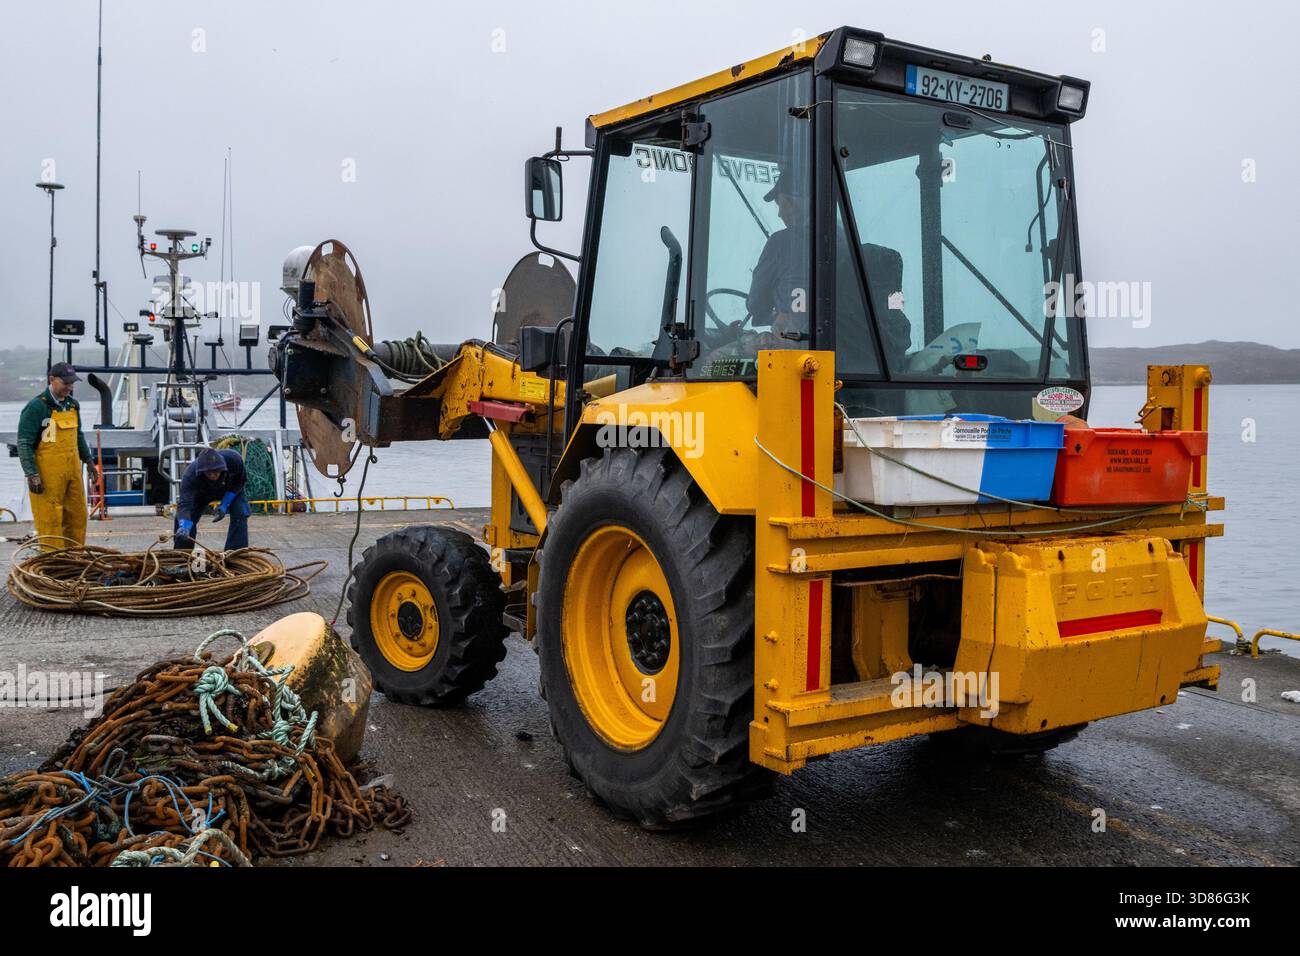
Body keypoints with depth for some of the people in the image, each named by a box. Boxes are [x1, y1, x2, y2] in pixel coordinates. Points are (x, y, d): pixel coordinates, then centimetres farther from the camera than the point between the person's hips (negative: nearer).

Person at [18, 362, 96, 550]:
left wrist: (87, 459, 23)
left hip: (72, 469, 7)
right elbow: (24, 443, -12)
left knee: (77, 515, 11)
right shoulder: (36, 407, -11)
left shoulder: (72, 404, 12)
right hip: (48, 472, -7)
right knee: (50, 518, -4)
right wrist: (31, 474, -18)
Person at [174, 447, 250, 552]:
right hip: (201, 493, 0)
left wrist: (225, 504, -29)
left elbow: (239, 481, -19)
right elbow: (185, 504, -49)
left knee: (239, 515, -20)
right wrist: (184, 526, -68)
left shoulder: (233, 458, -39)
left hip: (231, 489, 0)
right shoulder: (190, 474, -43)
________________________
Work to be completed
Copy every line of the records above word for word, leaving out the pictures.

Response to the exercise
Body keypoints with depth for some of the people in the image, each named by a box. Boxes are [x1, y1, x2, y2] in pixel coordinates. Points are (x, y, d): pixel coordinates, then centimetres farther from the camera than the point between the person's hips (negative: nearer).

Person at [18, 362, 96, 550]:
left wrist: (87, 459, 23)
left hip: (72, 469, 7)
right elbow: (24, 443, -12)
left knee: (77, 515, 11)
right shoulder: (36, 407, -11)
left shoulder: (72, 404, 12)
right hip: (48, 472, -7)
right knee: (50, 518, -4)
right wrist: (31, 474, -18)
Person at [174, 447, 250, 552]:
right hip: (201, 493, 0)
left wrist: (225, 504, -29)
left elbow: (239, 481, -19)
right elbow: (185, 504, -49)
left knee: (239, 515, -20)
right wrist: (184, 526, -68)
left shoulder: (233, 458, -39)
left hip: (231, 489, 0)
right shoulder: (190, 474, -43)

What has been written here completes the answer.